University of Pisa
Thursday, June 11, 2015, 16:00 - 17:00
Room 01-012, Georges-Köhler-Allee 102, Freiburg 79110, Germany
There is currently great interest in innovative aircraft configurations which possibly could lead to a reduction of fuel consumption and an improvement of performances (with no increment of weight). Among them Joined-Wing concept has captured the attention as a possible candidate layout.
It is reasonable to wonder about the importance of their inherent structural nonlinearities that may invalidate the results obtained with fast lower-fidelity tools; moreover these nonlinearities are thought to be concerning when the deformation of the wing is significant. This is a feature of modern aircrafts, where weight reduction has brought to an increase of flexibility.

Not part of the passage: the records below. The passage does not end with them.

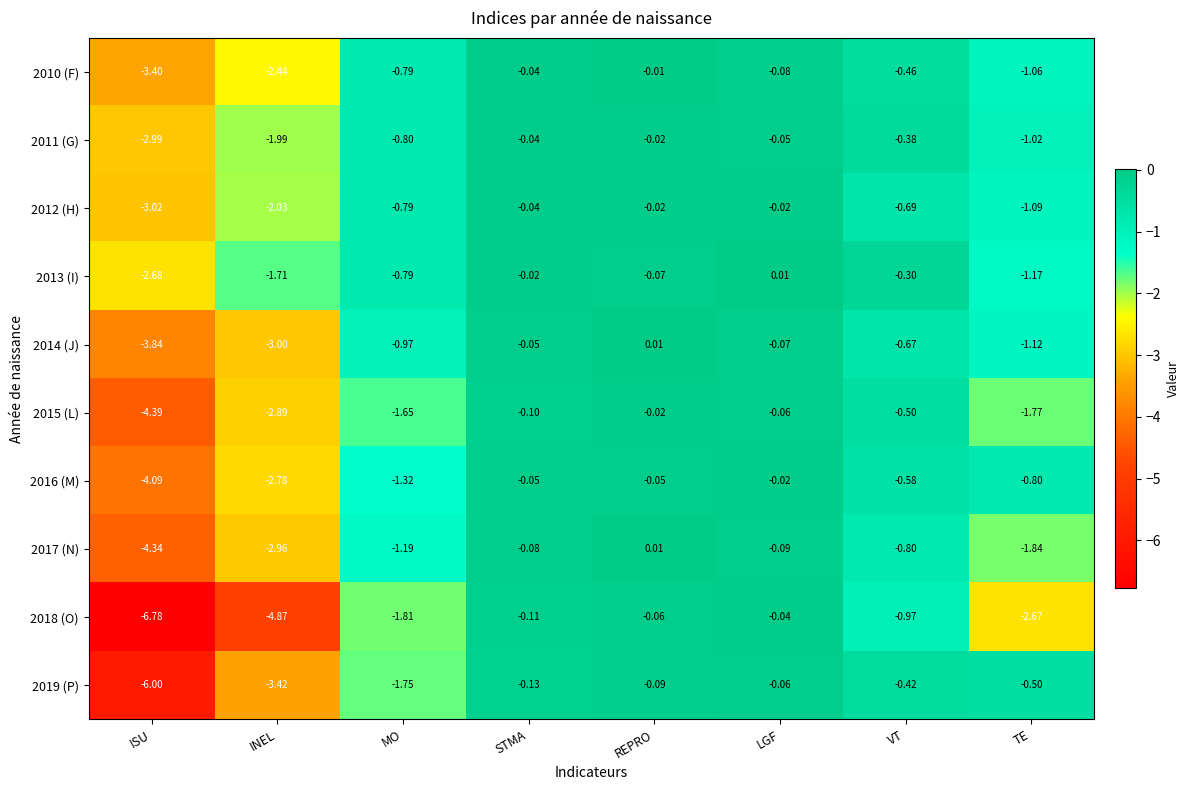

Which label corresponds to the smallest value in the chart?

ISU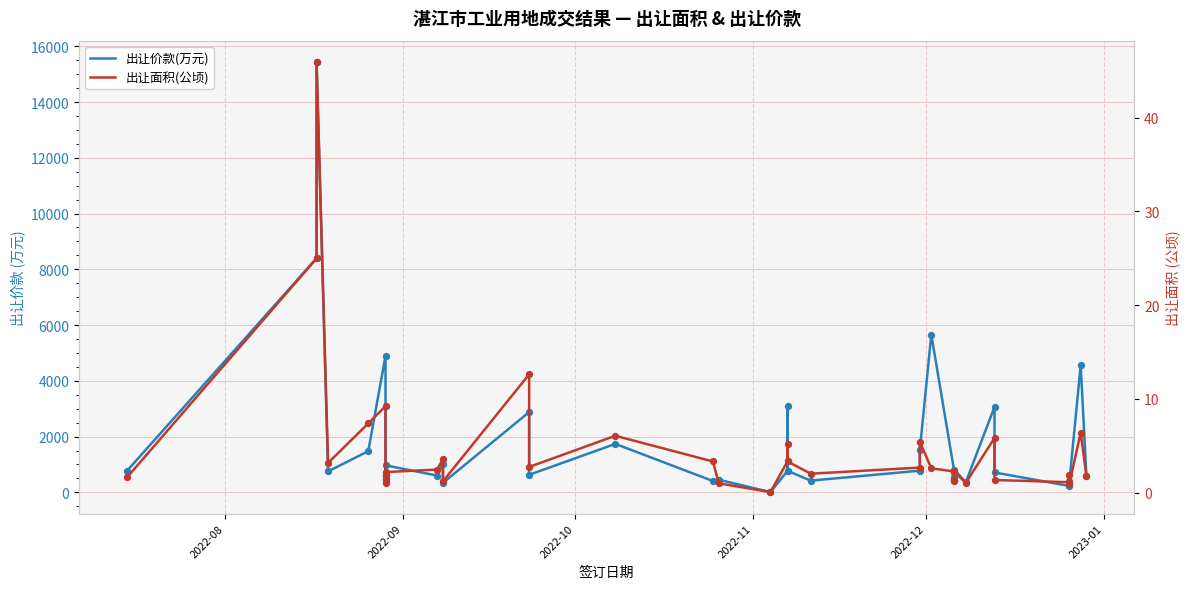

Which series reaches the minimum Y coordinate?

出让面积(公顷)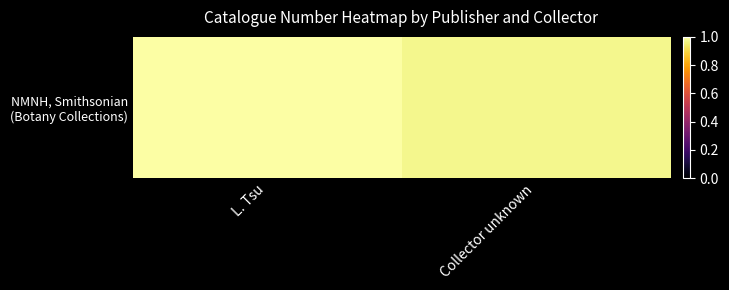

At which label is the value closest to 0?

Collector unknown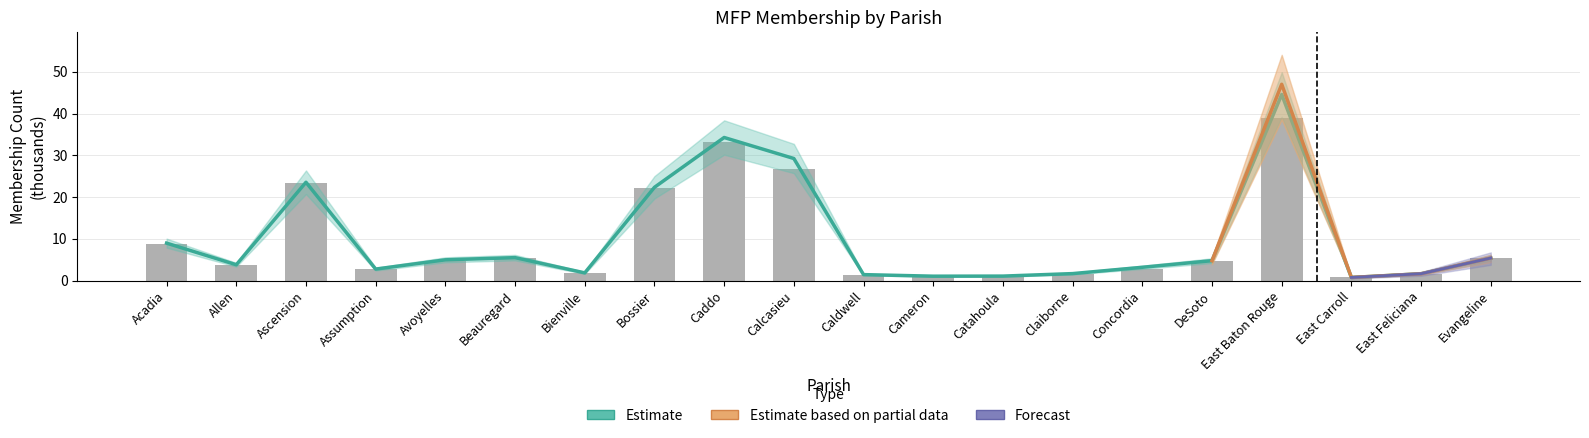

The value of Total MFP Funded at Calcasieu is 15.5. True or false?

False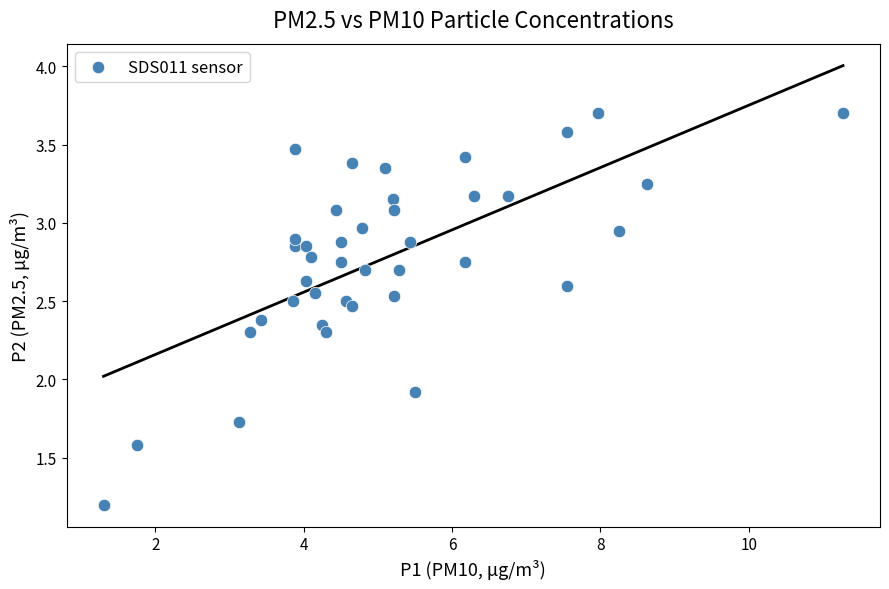

What Y value in the scatter plot is closest to 2?

1.9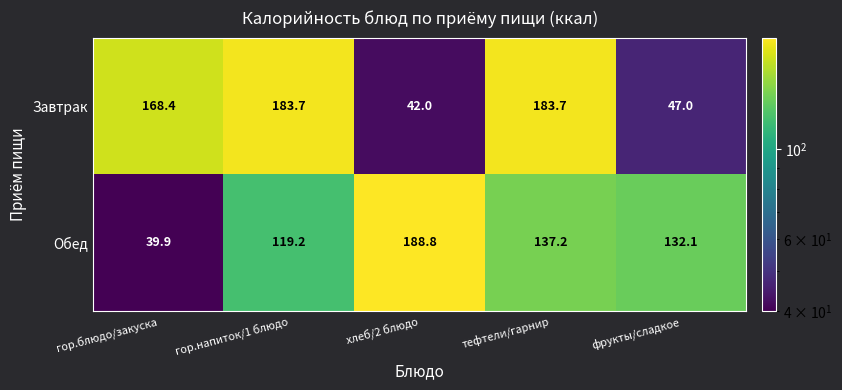

Count the number of categories in the chart.

5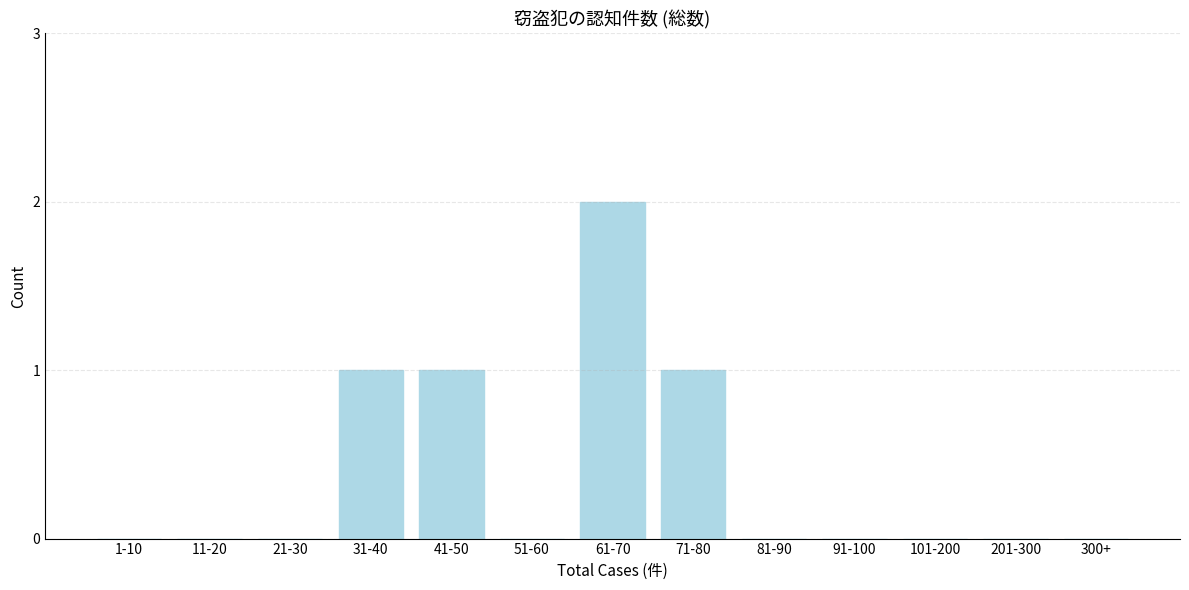

Reading left to right, transcribe all the data shown in this chart.

1-10=0	11-20=0	21-30=0	31-40=1	41-50=1	51-60=0	61-70=2	71-80=1	81-90=0	91-100=0	101-200=0	201-300=0	300+=0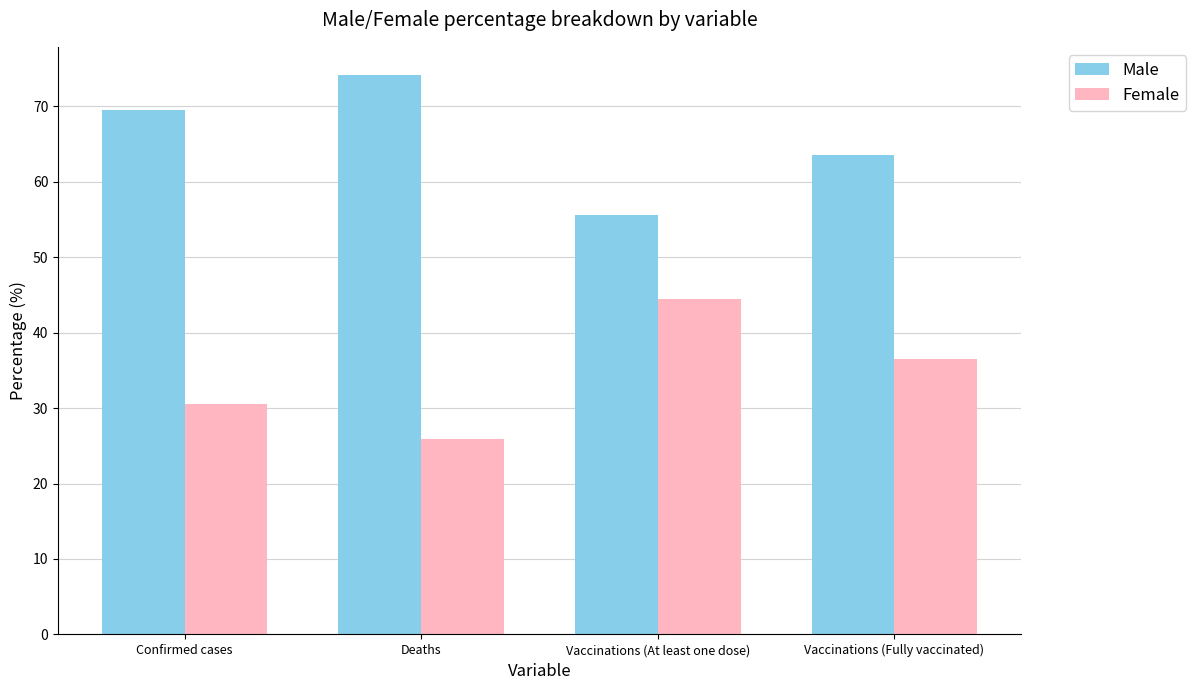

What is the difference between the maximum and minimum values in the Male series?

18.6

Dynamic (time-domain) solvers with different degrees of accuracy are described.
The fluid-structure interaction problem is firstly presented, along with the aerodynamic models adopted and the algorithms used for the interface (Infinite Plate Spline and Moving Least Square shape functions).
Results are then shown, focusing on the flutter occurrence and analyzing postcritical phenomena: Limit Cycle Oscillations (LCOs) are observed followed sometimes by a lost of periodicity of the solution as speed is further increased.
The complex scenario arising from the aeroelastic response of Joined-Wings is particularly evident in the inception of different bifurcations leading to multistability when a meaningful parameter (for example the speed in this analysis) is varied.